Journaliste politique ayant suivi de près la vie des partis pendant une quinzaine d’années, Mohamed Ettayeâ nous raconte les secrets de fabrication de son livre.

A la lecture de votre livre, il est clair que vous avez eu accès à Abderrahman Youssoufi. Comment avez-vous réalisé cet exploit alors qu’il refuse de parler aux médias ?

Il est vrai que Youssoufi décline toujours toutes les demandes d’interviews. Mais il n’est pas si inaccessible que l’on peut penser. Sa maison ne désemplit pas de visiteurs de tout bord, que ce soit des politiques, des militants des droits de l’homme ou de la société civile. Sa crédibilité et son charisme font de lui un personnage très aimé. Il n’y a qu’à voir le beau linge qui a défilé à l’occasion de son 90e anniversaire, célébré le 8 mars dernier.

Quelles ont été vos principales sources pour réaliser cet ouvrage ?

J’ai rencontré une soixantaine de personnalités qui ont joué d’une manière ou d’une autre un rôle durant cette époque. C’est une investigation qui a duré trois ans et j’ai failli à plusieurs reprises abandonner ce projet par dépit. Malheureusement, nos hommes politiques préfèrent rester discrets et silencieux. J’ai dû relancer certains de mes interlocuteurs une quinzaine de fois avant de décrocher un premier rendez-vous. Par la suite, il a fallu gagner leur confiance.
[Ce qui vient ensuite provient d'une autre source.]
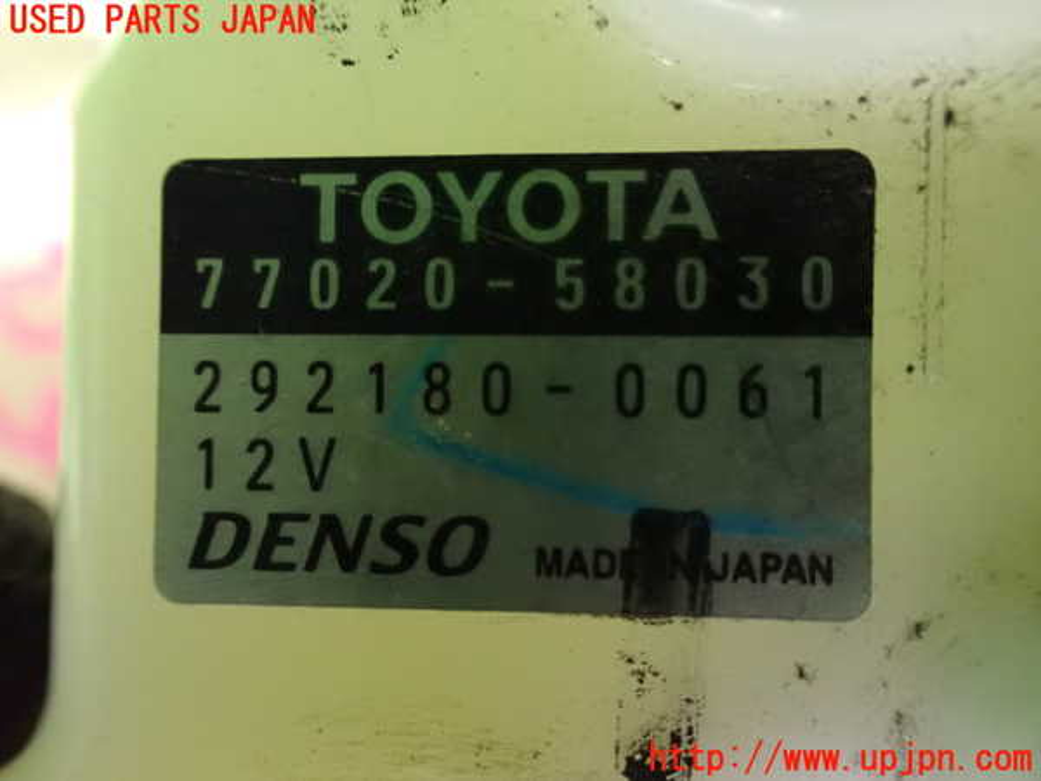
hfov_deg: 60.0
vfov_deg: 46.8
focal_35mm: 30
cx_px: 520
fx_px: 902
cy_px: 390
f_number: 2.3
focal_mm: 5.4
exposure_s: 1/8
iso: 1600
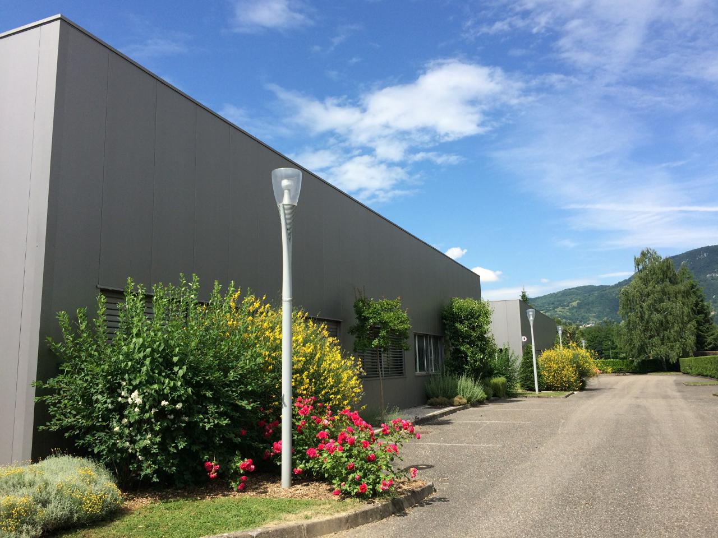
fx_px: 602
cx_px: 359
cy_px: 269
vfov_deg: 48.2
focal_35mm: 29
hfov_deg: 61.7
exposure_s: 1/1786
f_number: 2.2
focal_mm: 4.15
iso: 32
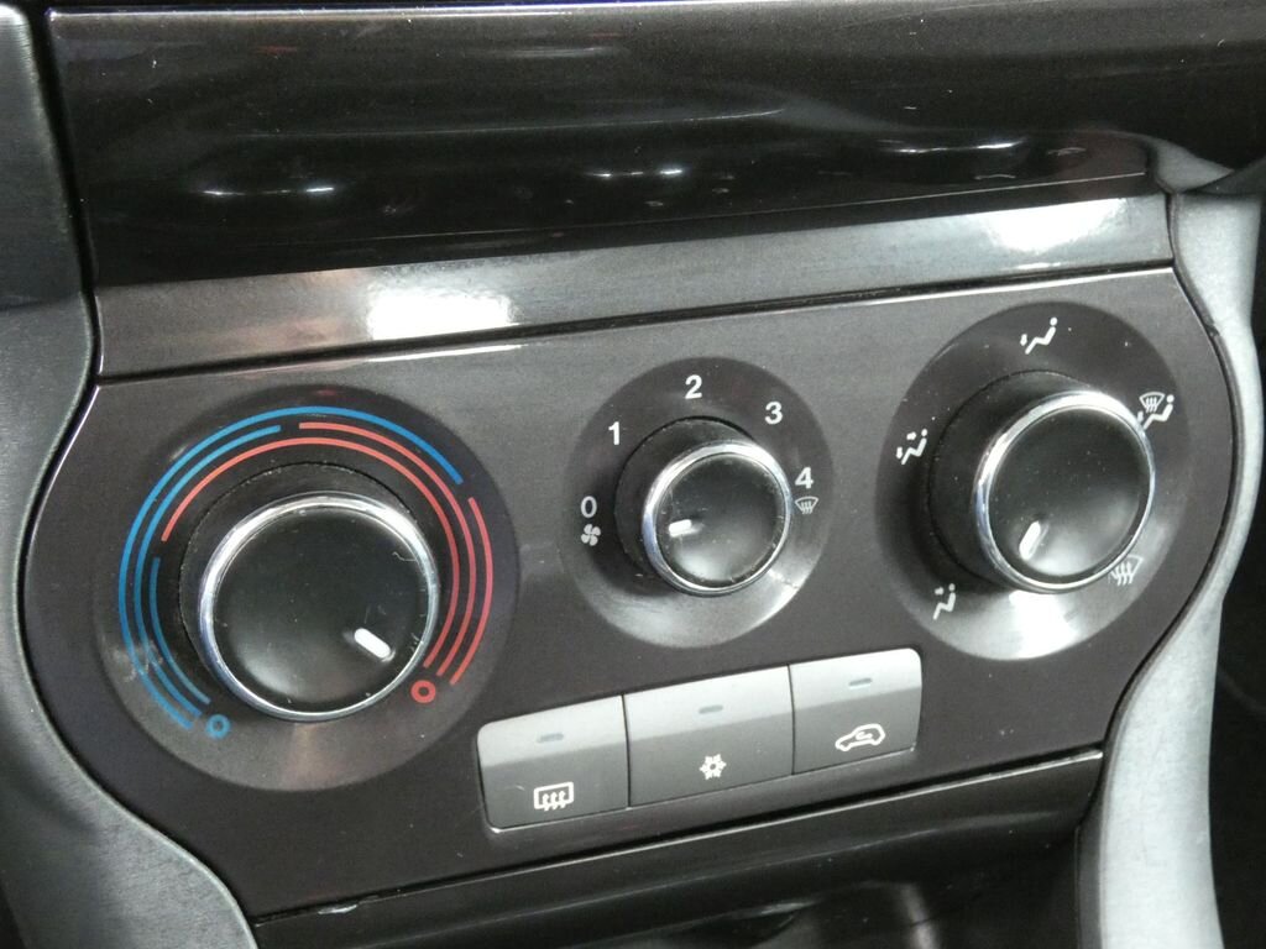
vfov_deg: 31.5
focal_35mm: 46
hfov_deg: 41.2
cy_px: 474
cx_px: 633
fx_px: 1682
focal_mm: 8.2
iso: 1600
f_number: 5
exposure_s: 1/15
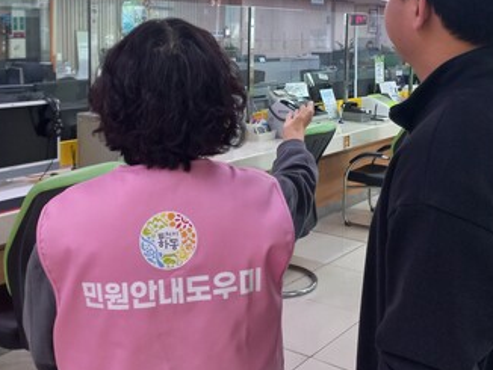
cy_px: 88
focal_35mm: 46
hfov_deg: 41.2
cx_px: 237
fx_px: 656
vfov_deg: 31.0
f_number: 1.8
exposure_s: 1/60
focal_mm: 4.6
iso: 160
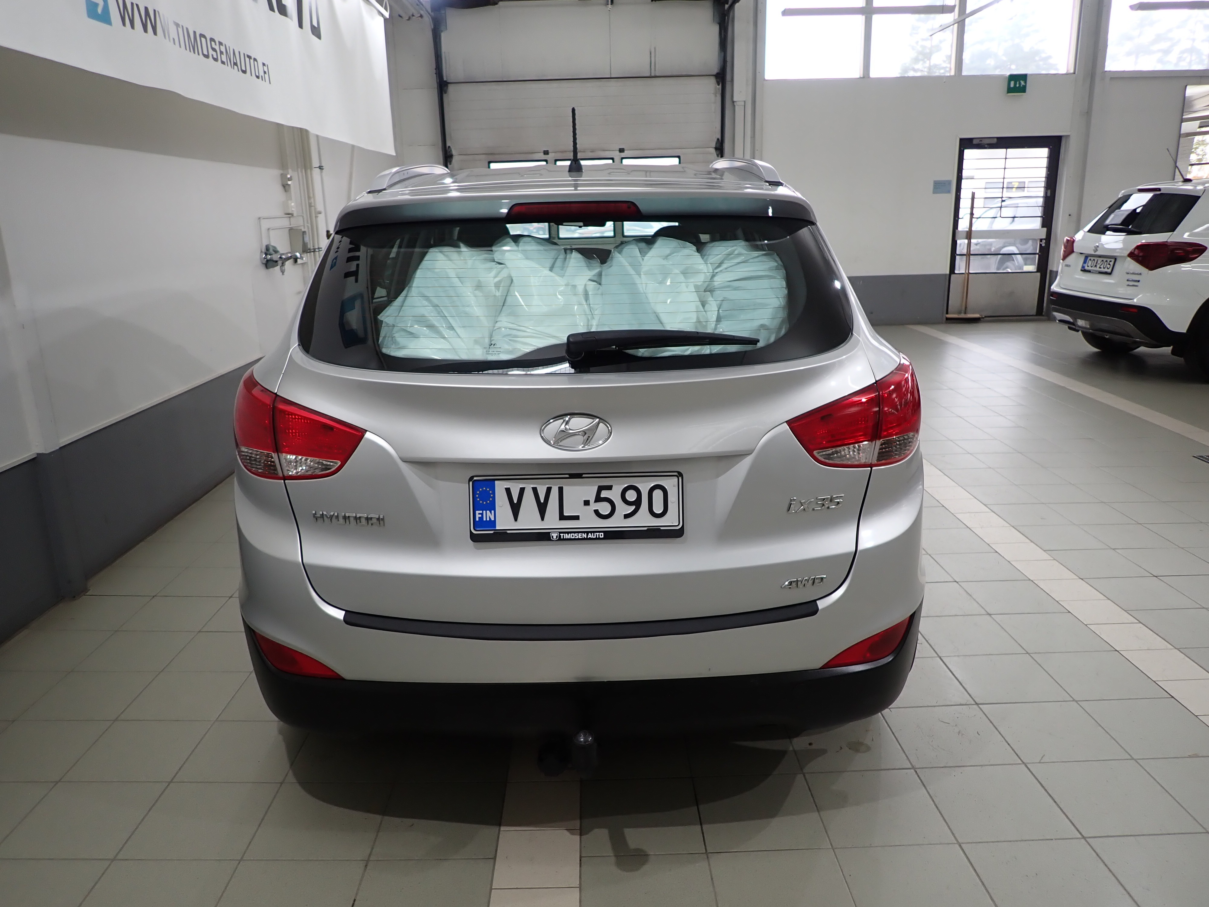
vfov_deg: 54.9
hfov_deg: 69.4
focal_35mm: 25
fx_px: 873
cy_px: 454
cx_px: 604
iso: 100
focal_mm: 4.5
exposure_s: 1/80
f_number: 2
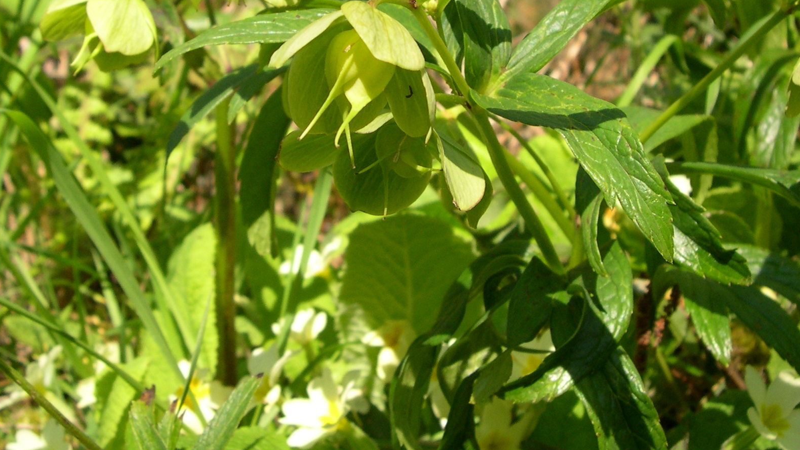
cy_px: 143
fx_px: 997
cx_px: 390
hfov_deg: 43.7
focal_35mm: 47
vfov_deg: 25.3
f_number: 7.6
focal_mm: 8
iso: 100
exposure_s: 1/94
Dans votre introduction, vous faites un parallèle entre le gouvernement d’alternance et l’arrivée du gouvernement islamiste. En quoi est-ce comparable ?

Je dois dire d’abord que le contexte et les personnages ne sont pas comparables. Abderrahman Youssoufi n’avait pas la même marge de manœuvre que procure la nouvelle Constitution de 2011 à Abdelilah Benkirane. Il n’a pas non plus été Premier ministre au lendemain d’un printemps arabe qui a éveillé la conscience politique. Cela dit, l’avènement du « gouvernement islamiste » rappelle l’arrivée du gouvernement d’alternance. Là encore, le Maroc se trouvait dans une impasse et le régime se devait de composer avec les forces d’opposition.

Pensez-vous que le PJD risque d’imploser comme cela a été le cas pour l’USFP après son expérience à la tête du gouvernement ?

Pas du tout. Rappelez-vous, le départ de Saâd-Eddine El Othmani du ministère des Affaires étrangères à l’occasion du remaniement ministériel. Nombreux sont ceux qui avaient pensé que cela allait être un point de rupture et provoquer une scission au sein du PJD. Sauf qu’El Othmani, en tant que président du conseil national, a lui-même désamorcé la bombe à l’occasion de son speech d’ouverture devant ce conseil en disant que son départ du gouvernement n’allait pas être un point de désaccord. Les dirigeants de l’USFP n’avaient pas autant de maturité et de solidarité politique que le PJD, dont les bases restent unies autour de leur leader. Il ne faut pas oublier que ce sont les socialistes qui ont eu la plus grande part de responsabilité dans l’avortement de l’alternance.